» **TEXT TO READ**
Average house prices may soon reach £300,000 watermark, claim

House prices across England and Wales ended last year at an average of £292,077, Your Move and Reeds Rains report this morning.

The sister firms owned by LSL say that the figure represents a rise of 6.6% annually, with the average house price up £17,963 during the year.

While property values dropped an average of 8.7% in central London, dragged down by higher Stamp Duty Land Tax on the most expensive homes, prices elsewhere in London jumped 11%.

The firms also say that last month was the strongest December for house sales since 2006 as buyers competed for fewer homes on the market. There was a total of 85,000 home sales.

Adrian Gill, director of Your Move and Reeds Rains, said that new price records were established for every single month last year.

He said: “If the current speed of house price growth continues into 2016, the value of the average home may soon pass the £300,000 watermark, having reached £250,000 in December 2013.

“Property price rises have certainly left the recession in their wake.”

» **EXERCISE A**
In the house prices article, by what percentage did property values drop in central London?
» **EXERCISE B**
Please duplicate the passage of the house prices article that opens with the words containing "The firms also" and closes with "month last year.".

» **DATA RECORDS**

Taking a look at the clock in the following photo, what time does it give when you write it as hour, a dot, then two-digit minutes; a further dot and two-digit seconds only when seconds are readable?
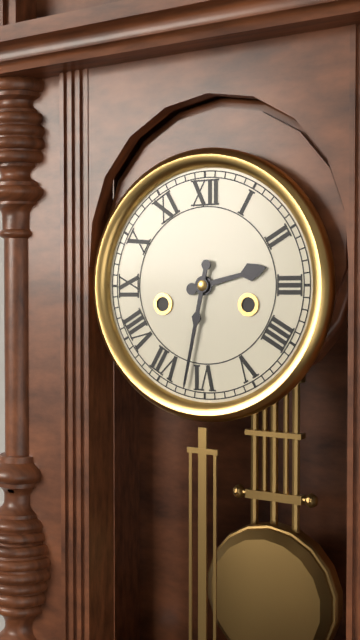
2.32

---

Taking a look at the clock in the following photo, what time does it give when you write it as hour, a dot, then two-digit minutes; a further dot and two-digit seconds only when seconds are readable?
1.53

* * *

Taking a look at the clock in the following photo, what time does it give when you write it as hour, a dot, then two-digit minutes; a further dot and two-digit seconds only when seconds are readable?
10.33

» **WRITTEN REPLY A**
8.7%

» **WRITTEN REPLY B**
The firms also say that last month was the strongest December for house sales since 2006 as buyers competed for fewer homes on the market. There was a total of 85,000 home sales.

Adrian Gill, director of Your Move and Reeds Rains, said that new price records were established for every single month last year.